** Opening Passage block **

By Eric Vandenbroeck
and co-workers
How The MSS Could Lure In Foreign
Friends From The Highest Levels
In the indictments
announced by Attorney General Merrick Garland, we reported on 24
October how China's spy agency, the Ministery Of
State Security (MSS), fooled the western world into projecting an alleged Chinese peaceful rise. As we have seen the CCP’s
repressive capacity's consisted of several
layers.
What initially led to
the research involved with the Garland indictments started as early
as 2018 when a senior MSS Chinese intelligence officer convicted of
espionage was arrested in Belgium.
He had been working
with Chinese universities and institutions to identify and target specific
engineers with the secrets China needed, passing on the data to the government,
academia, and companies. His American lawyer declined to comment, but the
Chinese Foreign Ministry is reported as saying the case was a “pure
fabrication.”
In November
2021 Xu Yanjun was convicted
of economic espionage.
“From a perspective of
threat against United States national security and our interests, [the] Chinese
is number one by far,” says Bill Evanina (pictured
below), a former FBI official who is now director of the US National
Counterintelligence and Security Center which co-ordinates the defense of
America against foreign spies.
According to Bill Evanina, especially
US universities are a soft target for China's spies
The Way To The White House
Here,
the articulation of the ‘peaceful
rise’ concept marked the beginning of a phenomenally successful influence
operation orchestrated by the MSS through the China Reform Forum. The United
States dogmatic confidence in China’s political liberalization, coupled with
the MSS’s influence peddling, doomed Washington to failure in recognizing and
reacting to China’s political course. Yet this stunning success emerged from a
particularly tumultuous period of US-China relations around the turn of the
century.

** Closing Passage block **

Your goal:
Could you write out, word for word, the part of the article on China's spy agency between "By Eric Vandenbroeck" and "arrested in Belgium.", inclusive?

** Opening Supplied data block **

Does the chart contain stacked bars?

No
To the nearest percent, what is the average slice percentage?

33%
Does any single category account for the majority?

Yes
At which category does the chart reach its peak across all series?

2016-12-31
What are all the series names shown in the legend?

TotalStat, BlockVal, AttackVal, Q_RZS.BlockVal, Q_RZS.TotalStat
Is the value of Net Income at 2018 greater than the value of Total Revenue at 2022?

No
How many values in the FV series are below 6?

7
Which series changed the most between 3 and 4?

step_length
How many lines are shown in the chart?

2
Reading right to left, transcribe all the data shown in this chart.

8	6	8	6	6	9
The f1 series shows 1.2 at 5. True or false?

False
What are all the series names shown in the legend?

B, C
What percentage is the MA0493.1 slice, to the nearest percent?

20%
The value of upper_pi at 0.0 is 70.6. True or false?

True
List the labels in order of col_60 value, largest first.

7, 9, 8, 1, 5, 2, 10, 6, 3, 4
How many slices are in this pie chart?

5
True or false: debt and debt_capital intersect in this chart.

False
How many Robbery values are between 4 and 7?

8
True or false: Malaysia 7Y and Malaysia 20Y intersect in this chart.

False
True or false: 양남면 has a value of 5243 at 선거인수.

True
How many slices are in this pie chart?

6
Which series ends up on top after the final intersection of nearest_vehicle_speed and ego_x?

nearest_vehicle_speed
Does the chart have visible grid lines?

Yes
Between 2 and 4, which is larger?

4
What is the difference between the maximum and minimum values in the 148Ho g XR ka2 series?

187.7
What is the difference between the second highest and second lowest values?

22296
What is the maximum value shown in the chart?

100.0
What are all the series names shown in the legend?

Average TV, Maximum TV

** Closing Supplied data block **

Task answer:
By Eric Vandenbroeck
and co-workers
How The MSS Could Lure In Foreign
Friends From The Highest Levels
In the indictments
announced by Attorney General Merrick Garland, we reported on 24
October how China's spy agency, the Ministery Of
State Security (MSS), fooled the western world into projecting an alleged Chinese peaceful rise. As we have seen the CCP’s
repressive capacity's consisted of several
layers.
What initially led to
the research involved with the Garland indictments started as early
as 2018 when a senior MSS Chinese intelligence officer convicted of
espionage was arrested in Belgium.